# Exercise goal
Since the copy must hold text only, transcribe the data below exactly and omit the images.
● ● ●
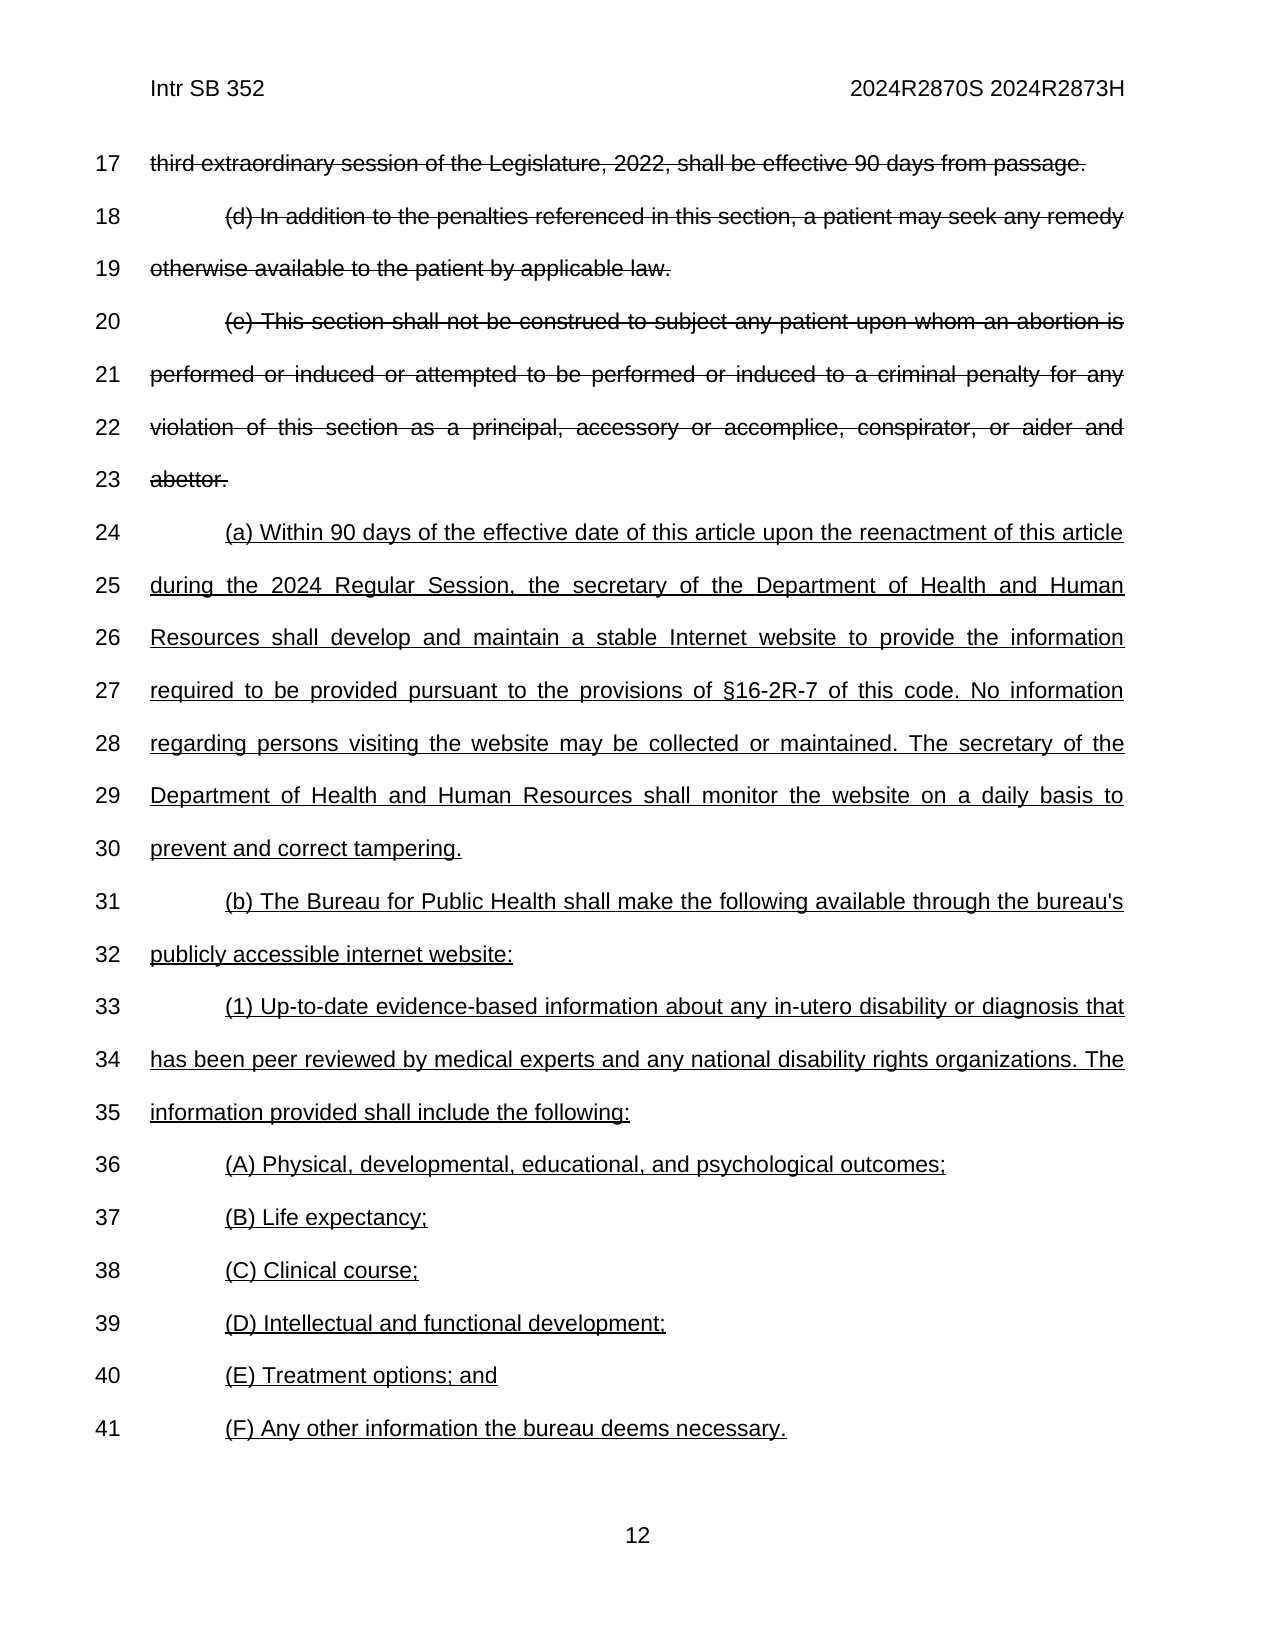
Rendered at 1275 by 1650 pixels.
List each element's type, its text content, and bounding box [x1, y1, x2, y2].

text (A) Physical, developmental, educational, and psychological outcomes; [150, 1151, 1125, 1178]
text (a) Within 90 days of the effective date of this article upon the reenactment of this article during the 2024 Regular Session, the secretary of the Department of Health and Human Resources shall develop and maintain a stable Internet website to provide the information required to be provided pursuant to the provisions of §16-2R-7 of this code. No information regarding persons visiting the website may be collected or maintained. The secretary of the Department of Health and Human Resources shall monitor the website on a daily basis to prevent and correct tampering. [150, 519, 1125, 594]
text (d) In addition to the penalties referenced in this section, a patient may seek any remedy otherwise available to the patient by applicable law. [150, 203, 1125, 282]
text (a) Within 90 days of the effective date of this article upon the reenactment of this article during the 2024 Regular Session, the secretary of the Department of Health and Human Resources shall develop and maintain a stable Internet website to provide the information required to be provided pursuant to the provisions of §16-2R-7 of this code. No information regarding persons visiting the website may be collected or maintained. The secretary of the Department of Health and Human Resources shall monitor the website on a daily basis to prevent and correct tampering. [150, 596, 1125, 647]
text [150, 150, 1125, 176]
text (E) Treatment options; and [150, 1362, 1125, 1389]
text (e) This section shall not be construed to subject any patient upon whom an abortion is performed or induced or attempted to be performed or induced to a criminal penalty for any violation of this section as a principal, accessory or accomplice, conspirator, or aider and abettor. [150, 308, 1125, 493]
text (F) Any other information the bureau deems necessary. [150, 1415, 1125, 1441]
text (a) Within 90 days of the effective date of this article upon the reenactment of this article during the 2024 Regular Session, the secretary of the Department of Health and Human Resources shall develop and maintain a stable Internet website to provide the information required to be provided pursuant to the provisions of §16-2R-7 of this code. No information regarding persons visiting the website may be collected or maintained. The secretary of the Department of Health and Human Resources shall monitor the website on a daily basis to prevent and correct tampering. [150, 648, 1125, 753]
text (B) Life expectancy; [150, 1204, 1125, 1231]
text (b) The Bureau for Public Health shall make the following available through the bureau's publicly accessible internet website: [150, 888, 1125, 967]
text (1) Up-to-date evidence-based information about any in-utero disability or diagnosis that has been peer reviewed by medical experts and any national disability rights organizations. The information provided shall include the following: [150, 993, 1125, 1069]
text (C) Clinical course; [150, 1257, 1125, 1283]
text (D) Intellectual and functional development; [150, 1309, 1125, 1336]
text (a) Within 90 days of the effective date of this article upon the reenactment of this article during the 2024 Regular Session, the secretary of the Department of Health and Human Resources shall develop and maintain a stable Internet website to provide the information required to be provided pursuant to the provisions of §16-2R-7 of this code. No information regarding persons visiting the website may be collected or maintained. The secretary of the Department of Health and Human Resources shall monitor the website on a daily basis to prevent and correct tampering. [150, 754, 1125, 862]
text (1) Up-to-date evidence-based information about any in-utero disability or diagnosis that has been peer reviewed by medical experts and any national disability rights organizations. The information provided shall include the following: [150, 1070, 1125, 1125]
● ● ●
# The answer
Rendered at 1275 by 1650 pixels.
List each element's type, its text content, and bounding box [x1, y1, x2, y2].

text (A) Physical, developmental, educational, and psychological outcomes; [150, 1151, 1125, 1178]
text (a) Within 90 days of the effective date of this article upon the reenactment of this article during the 2024 Regular Session, the secretary of the Department of Health and Human Resources shall develop and maintain a stable Internet website to provide the information required to be provided pursuant to the provisions of §16-2R-7 of this code. No information regarding persons visiting the website may be collected or maintained. The secretary of the Department of Health and Human Resources shall monitor the website on a daily basis to prevent and correct tampering. [150, 519, 1125, 594]
text (d) In addition to the penalties referenced in this section, a patient may seek any remedy otherwise available to the patient by applicable law. [150, 203, 1125, 282]
text (a) Within 90 days of the effective date of this article upon the reenactment of this article during the 2024 Regular Session, the secretary of the Department of Health and Human Resources shall develop and maintain a stable Internet website to provide the information required to be provided pursuant to the provisions of §16-2R-7 of this code. No information regarding persons visiting the website may be collected or maintained. The secretary of the Department of Health and Human Resources shall monitor the website on a daily basis to prevent and correct tampering. [150, 596, 1125, 647]
text [150, 150, 1125, 176]
text (E) Treatment options; and [150, 1362, 1125, 1389]
text (e) This section shall not be construed to subject any patient upon whom an abortion is performed or induced or attempted to be performed or induced to a criminal penalty for any violation of this section as a principal, accessory or accomplice, conspirator, or aider and abettor. [150, 308, 1125, 493]
text (F) Any other information the bureau deems necessary. [150, 1415, 1125, 1441]
text (a) Within 90 days of the effective date of this article upon the reenactment of this article during the 2024 Regular Session, the secretary of the Department of Health and Human Resources shall develop and maintain a stable Internet website to provide the information required to be provided pursuant to the provisions of §16-2R-7 of this code. No information regarding persons visiting the website may be collected or maintained. The secretary of the Department of Health and Human Resources shall monitor the website on a daily basis to prevent and correct tampering. [150, 648, 1125, 753]
text (B) Life expectancy; [150, 1204, 1125, 1231]
text (b) The Bureau for Public Health shall make the following available through the bureau's publicly accessible internet website: [150, 888, 1125, 967]
text (1) Up-to-date evidence-based information about any in-utero disability or diagnosis that has been peer reviewed by medical experts and any national disability rights organizations. The information provided shall include the following: [150, 993, 1125, 1069]
text (C) Clinical course; [150, 1257, 1125, 1283]
text (D) Intellectual and functional development; [150, 1309, 1125, 1336]
text (a) Within 90 days of the effective date of this article upon the reenactment of this article during the 2024 Regular Session, the secretary of the Department of Health and Human Resources shall develop and maintain a stable Internet website to provide the information required to be provided pursuant to the provisions of §16-2R-7 of this code. No information regarding persons visiting the website may be collected or maintained. The secretary of the Department of Health and Human Resources shall monitor the website on a daily basis to prevent and correct tampering. [150, 754, 1125, 862]
text (1) Up-to-date evidence-based information about any in-utero disability or diagnosis that has been peer reviewed by medical experts and any national disability rights organizations. The information provided shall include the following: [150, 1070, 1125, 1125]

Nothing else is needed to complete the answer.